An approach to health care financing and delivery reform that has attracted much attention is the accountable care organization (ACO), a group of health care providers that, in partnership with payers, agrees to take responsibility for the quality and cost of care delivered to a defined population. In the 2011 report High Performance Accountable Care: Building on Success and Learning from Experience, the Commission provides a set of recommendations for ensuring the successful implementation and spread of the ACO model, which holds promise as an effective and efficient way to deliver care, especially to people with chronic or complex medical conditions.

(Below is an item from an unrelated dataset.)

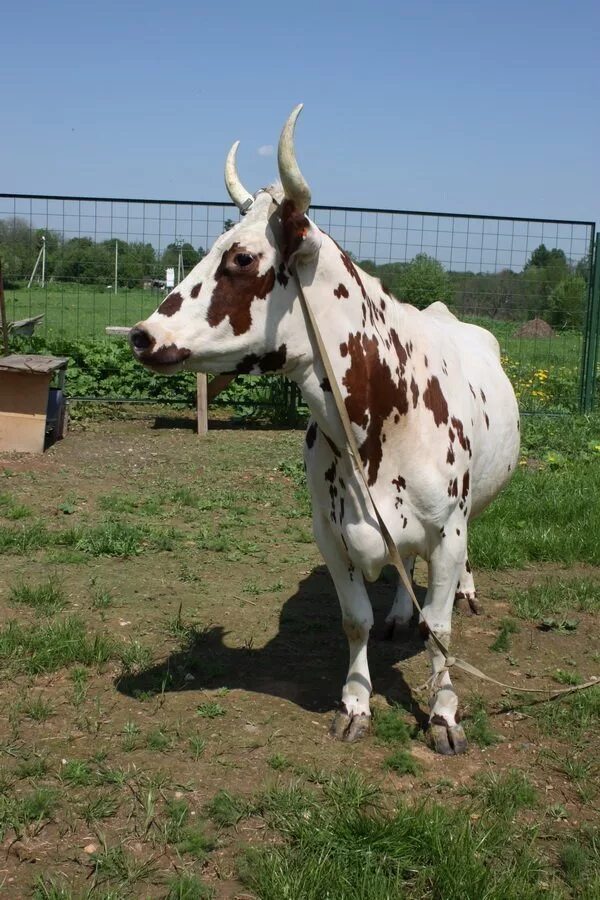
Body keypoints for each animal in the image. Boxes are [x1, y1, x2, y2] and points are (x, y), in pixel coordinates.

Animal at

A 2012 report from the Commission called on the federal government to develop a comprehensive, disciplined strategic plan to take full advantage of the new opportunities in recent health care legislation. In The Performance Improvement Imperative: Utilizing a Coordinated, Community-Based Approach to Enhance Care and Lower Costs for Chronically Ill Patients, the Commission lays out a strategy for addressing one of the greatest health system challenges: improving the coordination of health services provided to people with multiple chronic health conditions. Five percent of the U.S. population accounts for 50 percent of all health care costs, and most in this group have chronic diseases like congestive heart failure, coronary artery disease, and diabetes. The report argues that the nation should be able to achieve substantial improvements in care for these patients, while saving billions in health care costs, through coordinated, locally based efforts.

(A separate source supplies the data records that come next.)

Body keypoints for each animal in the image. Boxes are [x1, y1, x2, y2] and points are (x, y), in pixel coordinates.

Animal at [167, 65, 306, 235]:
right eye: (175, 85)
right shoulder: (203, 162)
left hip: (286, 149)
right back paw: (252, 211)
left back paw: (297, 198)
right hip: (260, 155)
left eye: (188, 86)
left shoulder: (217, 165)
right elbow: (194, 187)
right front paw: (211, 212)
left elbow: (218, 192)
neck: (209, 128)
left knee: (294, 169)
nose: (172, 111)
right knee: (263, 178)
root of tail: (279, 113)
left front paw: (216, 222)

Providing Access for Vulnerable Populations
The Commission also has released a series of reports focusing on the need to ensure access to a high-performing health system for vulnerable populations, including people without health insurance, families with low incomes, and disadvantaged minorities. In Ensuring Equity: A Post-Reform Framework to Achieve High Performance Health Care for Vulnerable Populations, the Commission examines the challenges and offers strategies to close the health care divide. In Toward a High Performance Health System for Vulnerable Populations: Funding for Safety Net Hospitals, the Commission recommends ways to shore up safety-net hospitals so they are able to serve their communities effectively.

Informing Policymakers
In addition to formulating options for improving the health system and recommendations for implementing reform legislation, the Commission on a High Performance Health System seeks to engage and inform lawmakers and staff in the executive and legislative branches, as well as key health care stakeholders, through bipartisan briefings and meetings. The Commission’s senior policy director, Rachel Nuzum, who also directs The Commonwealth Fund’s Federal and State Health Policy program, provides policymakers in both branches of government with information and technical assistance that draw upon the work of the Commission and the Fund. Staff from the Fund and the Commission are also frequently called upon by federal and state legislators to provide expert testimony and assistance.

Future Directions

Despite the gathering momentum for meaningful health system reform in both the private and public sectors, the work of the Commission on a High Performance Health System is far from complete. Over the coming months, the Commission will work to:

  • inform implementation of the Affordable Care Act and assess its potential to move the U.S. along the path to a high performance health system
  • help health care leaders and the American public understand the legislation and what it means for them
  • lay the groundwork for future delivery system change and health policy action.

The Commission will also continue its efforts to assess national and state health system performance and inform health policy at all levels.